Work to complete => Please render the listing below, from its first line up to and including the line containing "11 Februari 2022", as a JSON list of strings with one string per line, leaving out blank lines and anything after that line.

Extracted entries =>
- - - - -
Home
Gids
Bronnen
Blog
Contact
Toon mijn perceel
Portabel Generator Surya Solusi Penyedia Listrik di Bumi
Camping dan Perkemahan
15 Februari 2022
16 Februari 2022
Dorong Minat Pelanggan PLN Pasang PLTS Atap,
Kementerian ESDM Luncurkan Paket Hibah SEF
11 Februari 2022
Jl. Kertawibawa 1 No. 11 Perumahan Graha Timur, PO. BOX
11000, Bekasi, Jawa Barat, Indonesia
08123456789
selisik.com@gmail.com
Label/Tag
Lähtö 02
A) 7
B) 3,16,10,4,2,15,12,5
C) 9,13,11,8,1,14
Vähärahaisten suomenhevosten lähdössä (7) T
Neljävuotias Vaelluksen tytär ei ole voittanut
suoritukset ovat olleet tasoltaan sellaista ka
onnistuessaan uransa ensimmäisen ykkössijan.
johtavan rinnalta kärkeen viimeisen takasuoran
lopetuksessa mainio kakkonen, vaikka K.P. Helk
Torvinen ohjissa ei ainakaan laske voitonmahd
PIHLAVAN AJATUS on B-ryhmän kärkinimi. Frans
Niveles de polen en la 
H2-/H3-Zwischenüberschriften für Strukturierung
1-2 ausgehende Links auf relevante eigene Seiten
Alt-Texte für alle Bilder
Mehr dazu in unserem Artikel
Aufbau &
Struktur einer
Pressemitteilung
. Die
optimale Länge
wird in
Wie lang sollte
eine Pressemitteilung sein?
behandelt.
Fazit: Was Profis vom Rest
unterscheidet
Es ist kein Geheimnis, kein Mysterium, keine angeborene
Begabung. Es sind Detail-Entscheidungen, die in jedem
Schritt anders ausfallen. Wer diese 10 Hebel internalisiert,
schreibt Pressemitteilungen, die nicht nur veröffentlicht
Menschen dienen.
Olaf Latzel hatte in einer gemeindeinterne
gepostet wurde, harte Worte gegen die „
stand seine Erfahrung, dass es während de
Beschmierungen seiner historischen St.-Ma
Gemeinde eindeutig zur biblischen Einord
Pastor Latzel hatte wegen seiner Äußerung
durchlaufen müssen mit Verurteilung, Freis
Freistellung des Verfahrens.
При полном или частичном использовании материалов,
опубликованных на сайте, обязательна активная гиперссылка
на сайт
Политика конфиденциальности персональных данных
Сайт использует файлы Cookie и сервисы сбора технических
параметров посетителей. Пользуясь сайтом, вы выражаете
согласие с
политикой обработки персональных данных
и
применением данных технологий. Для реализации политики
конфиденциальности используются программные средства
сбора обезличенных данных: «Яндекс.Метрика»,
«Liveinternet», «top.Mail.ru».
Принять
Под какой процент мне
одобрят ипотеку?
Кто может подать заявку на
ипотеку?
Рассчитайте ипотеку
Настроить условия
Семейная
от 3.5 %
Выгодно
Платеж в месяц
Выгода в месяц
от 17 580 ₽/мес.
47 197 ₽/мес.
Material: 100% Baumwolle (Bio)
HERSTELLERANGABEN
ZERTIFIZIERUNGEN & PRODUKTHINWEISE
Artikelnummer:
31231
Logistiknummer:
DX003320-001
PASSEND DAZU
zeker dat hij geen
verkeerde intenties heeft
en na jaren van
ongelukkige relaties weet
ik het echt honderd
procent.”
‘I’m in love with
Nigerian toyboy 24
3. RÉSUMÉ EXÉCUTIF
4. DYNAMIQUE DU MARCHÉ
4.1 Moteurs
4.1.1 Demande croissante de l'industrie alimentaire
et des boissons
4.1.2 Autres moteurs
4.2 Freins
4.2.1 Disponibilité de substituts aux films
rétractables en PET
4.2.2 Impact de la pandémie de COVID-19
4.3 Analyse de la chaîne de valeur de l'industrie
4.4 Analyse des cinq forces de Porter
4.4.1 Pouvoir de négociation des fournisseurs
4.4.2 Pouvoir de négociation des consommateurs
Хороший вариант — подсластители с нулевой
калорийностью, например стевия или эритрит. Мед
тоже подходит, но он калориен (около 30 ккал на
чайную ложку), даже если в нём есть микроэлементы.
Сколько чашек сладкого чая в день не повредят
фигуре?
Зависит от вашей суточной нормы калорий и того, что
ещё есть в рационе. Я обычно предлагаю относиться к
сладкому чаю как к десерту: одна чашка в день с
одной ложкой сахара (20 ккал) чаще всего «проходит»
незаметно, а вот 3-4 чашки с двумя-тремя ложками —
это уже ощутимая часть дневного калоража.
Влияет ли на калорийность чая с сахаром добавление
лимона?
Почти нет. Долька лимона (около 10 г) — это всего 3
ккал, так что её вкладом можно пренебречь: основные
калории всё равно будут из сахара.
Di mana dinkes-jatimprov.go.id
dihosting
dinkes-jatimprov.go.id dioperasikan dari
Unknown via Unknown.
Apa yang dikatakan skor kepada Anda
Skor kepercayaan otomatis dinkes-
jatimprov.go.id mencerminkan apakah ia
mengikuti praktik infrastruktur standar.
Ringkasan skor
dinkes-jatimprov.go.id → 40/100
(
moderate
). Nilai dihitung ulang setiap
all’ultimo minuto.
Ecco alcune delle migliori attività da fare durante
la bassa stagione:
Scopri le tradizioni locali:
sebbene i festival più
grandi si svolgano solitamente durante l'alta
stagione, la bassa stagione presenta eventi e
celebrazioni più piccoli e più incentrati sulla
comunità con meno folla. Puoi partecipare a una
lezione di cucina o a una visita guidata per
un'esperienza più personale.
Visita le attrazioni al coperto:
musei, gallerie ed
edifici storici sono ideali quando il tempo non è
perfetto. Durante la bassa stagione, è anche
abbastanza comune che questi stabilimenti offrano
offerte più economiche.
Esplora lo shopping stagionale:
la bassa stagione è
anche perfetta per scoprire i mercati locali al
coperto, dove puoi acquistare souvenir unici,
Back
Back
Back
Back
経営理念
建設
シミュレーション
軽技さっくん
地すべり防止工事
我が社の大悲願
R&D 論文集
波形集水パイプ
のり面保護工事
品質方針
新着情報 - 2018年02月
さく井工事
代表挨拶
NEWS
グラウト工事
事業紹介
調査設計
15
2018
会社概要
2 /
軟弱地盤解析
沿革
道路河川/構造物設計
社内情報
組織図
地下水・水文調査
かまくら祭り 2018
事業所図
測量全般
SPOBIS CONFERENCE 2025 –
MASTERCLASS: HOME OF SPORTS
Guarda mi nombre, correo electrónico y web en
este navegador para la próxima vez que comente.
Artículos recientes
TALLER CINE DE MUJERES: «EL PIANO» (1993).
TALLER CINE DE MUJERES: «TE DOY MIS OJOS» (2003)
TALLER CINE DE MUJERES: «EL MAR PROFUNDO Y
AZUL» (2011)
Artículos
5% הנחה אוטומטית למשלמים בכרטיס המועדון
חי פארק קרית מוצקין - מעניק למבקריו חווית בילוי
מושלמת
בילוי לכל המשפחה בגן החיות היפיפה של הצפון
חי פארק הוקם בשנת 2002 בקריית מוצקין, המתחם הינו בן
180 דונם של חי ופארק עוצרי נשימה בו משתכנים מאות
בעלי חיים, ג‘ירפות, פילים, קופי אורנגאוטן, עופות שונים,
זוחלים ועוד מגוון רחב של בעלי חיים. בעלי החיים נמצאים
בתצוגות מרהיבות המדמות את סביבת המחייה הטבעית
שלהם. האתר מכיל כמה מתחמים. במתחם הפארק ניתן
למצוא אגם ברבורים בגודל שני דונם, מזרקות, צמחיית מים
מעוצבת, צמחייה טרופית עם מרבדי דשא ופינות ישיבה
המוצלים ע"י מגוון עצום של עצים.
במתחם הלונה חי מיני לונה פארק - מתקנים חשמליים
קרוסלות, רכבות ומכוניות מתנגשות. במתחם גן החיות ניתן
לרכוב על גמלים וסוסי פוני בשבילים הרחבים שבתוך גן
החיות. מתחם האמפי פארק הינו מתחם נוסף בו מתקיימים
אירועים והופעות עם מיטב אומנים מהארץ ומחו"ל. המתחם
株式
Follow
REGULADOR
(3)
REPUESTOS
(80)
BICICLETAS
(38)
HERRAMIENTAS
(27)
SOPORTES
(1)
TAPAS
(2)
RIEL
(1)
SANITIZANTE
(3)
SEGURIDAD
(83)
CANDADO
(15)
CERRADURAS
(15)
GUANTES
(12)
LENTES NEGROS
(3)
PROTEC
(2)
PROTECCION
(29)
- - - - -
Solution below =>
[
  "Home",
  "Gids",
  "Bronnen",
  "Blog",
  "Contact",
  "Toon mijn perceel",
  "Portabel Generator Surya Solusi Penyedia Listrik di Bumi",
  "Camping dan Perkemahan",
  "15 Februari 2022",
  "16 Februari 2022",
  "Dorong Minat Pelanggan PLN Pasang PLTS Atap,",
  "Kementerian ESDM Luncurkan Paket Hibah SEF",
  "11 Februari 2022"
]